Лучше ничего не находить, если потом надо отдавать!
Вот к какому неутешительному выводу пришла Майя.
На глазах у Софьи Константиновны один мальчишка вырвал у девчонки выкупленный ею хлеб. Эта растяпа выкупила паёк и несла его неспрятанным, незавёрнутым, прямо в руках. Мальчишка тут же на её глазах запихал хлеб в рот.
— Как он у него поместился? — говорила, вздыхая, она.
— Боже мой! — простонала Наталья Васильевна. — Боже мой!
— Представьте, буквально в рот запихал и побежал. С таких лет никакой моральной выдержки.
— Как же, — простонала Наталья Васильевна.
— Он живёт буквально инстинктами. Он меня буквально чуть не уронил в снег…
— Кого не уронил? Хлеб? — спросила устрашённая Майя.
— Почему хлеб? Меня, — недовольно ответила Софья Константиновна. — Хлеб у него во рту, как кость у собаки.
— И никто не задержал, — грустно сказала Наталья Васильевна.
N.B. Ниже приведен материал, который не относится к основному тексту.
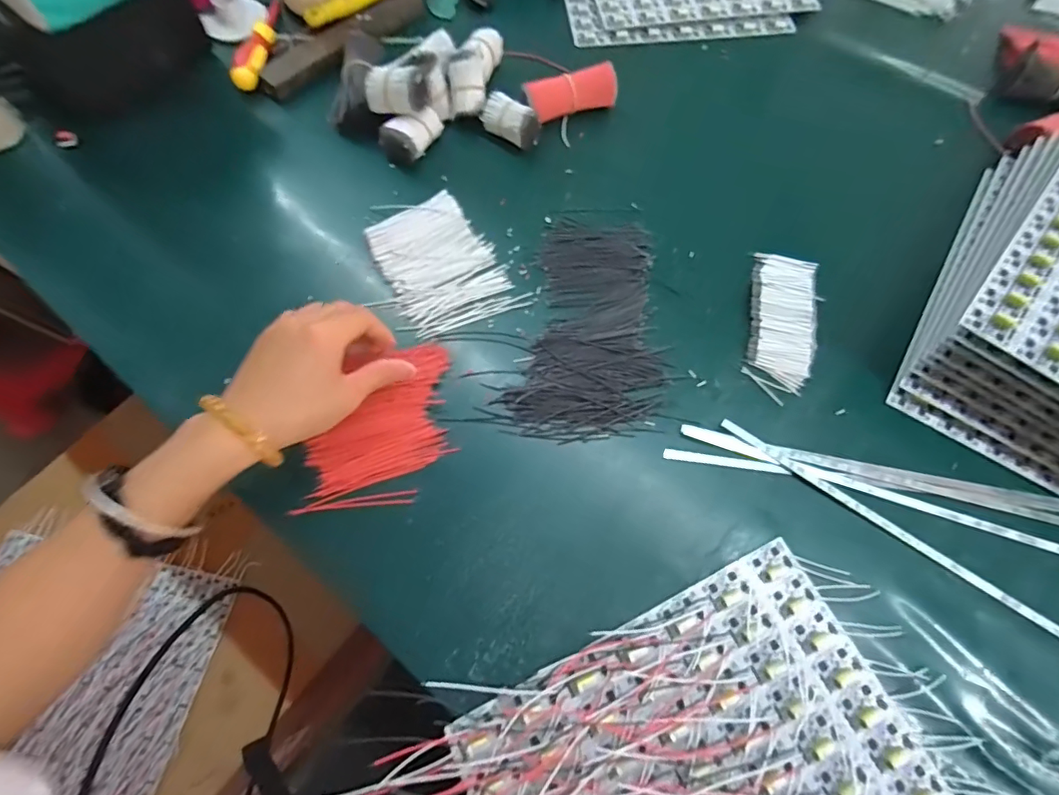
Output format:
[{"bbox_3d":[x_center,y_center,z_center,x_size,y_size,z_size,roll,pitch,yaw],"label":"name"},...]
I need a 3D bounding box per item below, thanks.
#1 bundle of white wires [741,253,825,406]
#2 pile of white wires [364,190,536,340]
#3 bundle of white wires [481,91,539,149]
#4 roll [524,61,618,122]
[{"bbox_3d":[0.203,-0.063,0.406,0.052,0.012,0.130,13,67,3],"label":"bundle of white wires"},{"bbox_3d":[-0.079,-0.110,0.420,0.098,0.011,0.135,-31,71,-14],"label":"pile of white wires"},{"bbox_3d":[-0.021,-0.255,0.472,0.051,0.029,0.030,33,69,11],"label":"bundle of white wires"},{"bbox_3d":[0.041,-0.288,0.487,0.088,0.027,0.034,-21,69,-11],"label":"roll"}]

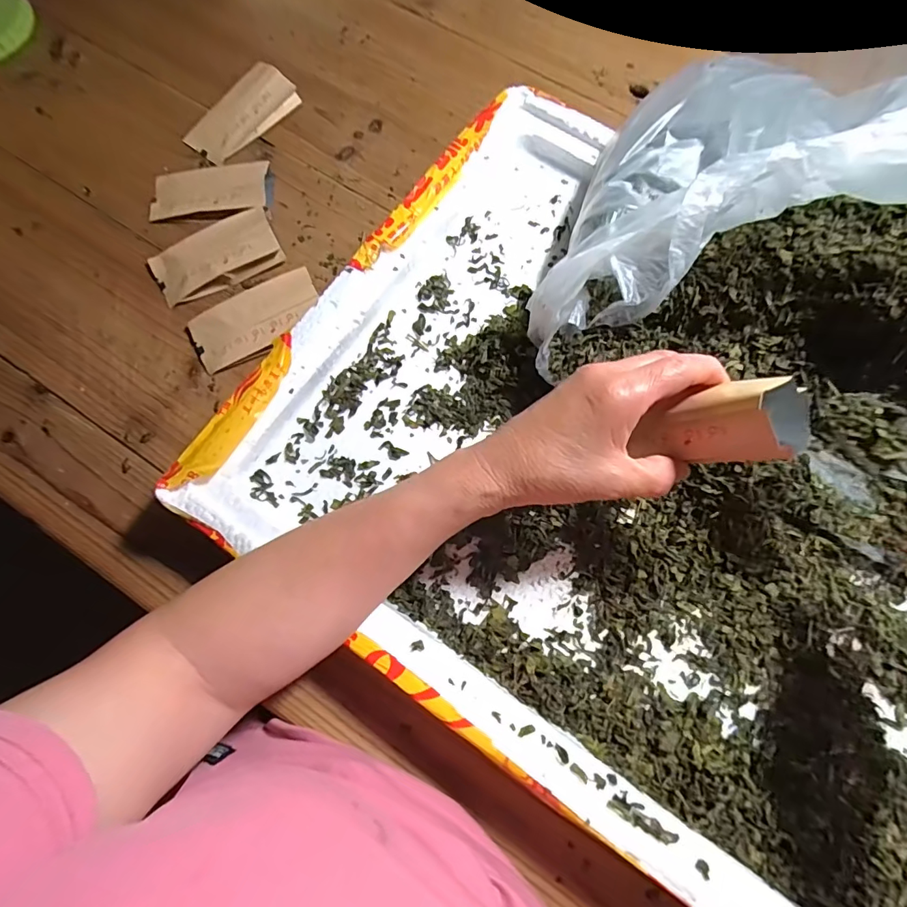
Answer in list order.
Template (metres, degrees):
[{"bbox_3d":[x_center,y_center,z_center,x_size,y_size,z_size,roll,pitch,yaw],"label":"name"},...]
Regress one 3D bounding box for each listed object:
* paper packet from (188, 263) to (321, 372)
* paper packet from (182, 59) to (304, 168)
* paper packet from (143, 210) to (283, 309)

— Кто? Я должна задержать? — удивилась Софья Константиновна. — Мне больше всех надо? Буквально вы меня удивляете, милочка!
— Никто не догнал, — тревожно сказала мама. — Что же это с людьми делается?
— А кто побежит? Кому надо? Он же его в рот — целиком. И как не лопнул…
— Кто лопнул? — опять невпопад удивилась Майя.
— Может быть, его за углом дружки ждут. А у меня в сумочке лежит паёк. А мальчишка грязный до невозможности, замаранный до последней степени. Как беспризорник двадцатых годов!
— А девочка? — спросила, сердясь, Майя.
— Она стоит и глазами хлопает. Словно ей совсем не жаль хлеба. Стоит и хлопает глазами, такая дурёха!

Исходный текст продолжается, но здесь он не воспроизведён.